**WHAT YOU WILL DO:**
Reproduce every line of the records below word for word, leaving out the pictures.

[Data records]
# # # #

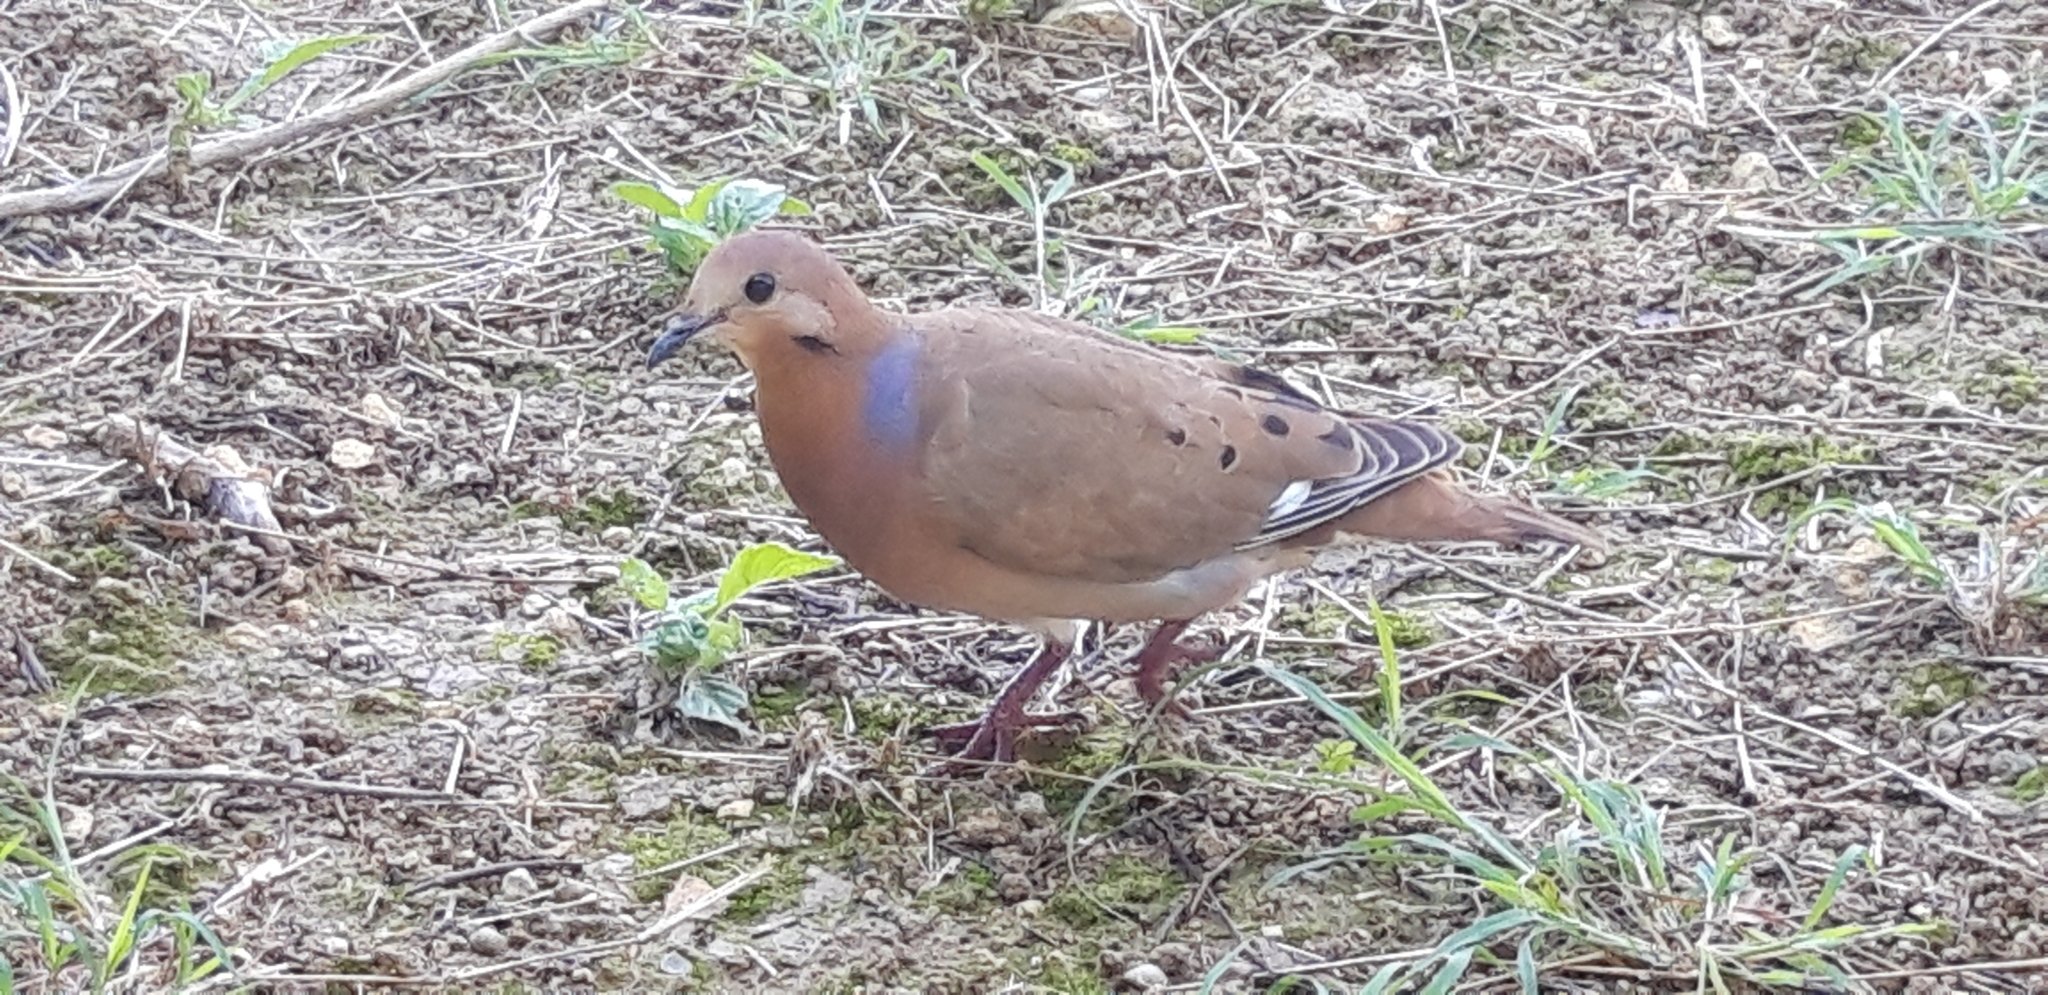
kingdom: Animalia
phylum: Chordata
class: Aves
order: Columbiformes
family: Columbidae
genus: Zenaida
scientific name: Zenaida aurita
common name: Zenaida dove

# # # #

**CORRECT RESPONSE:**
kingdom: Animalia
phylum: Chordata
class: Aves
order: Columbiformes
family: Columbidae
genus: Zenaida
scientific name: Zenaida aurita
common name: Zenaida dove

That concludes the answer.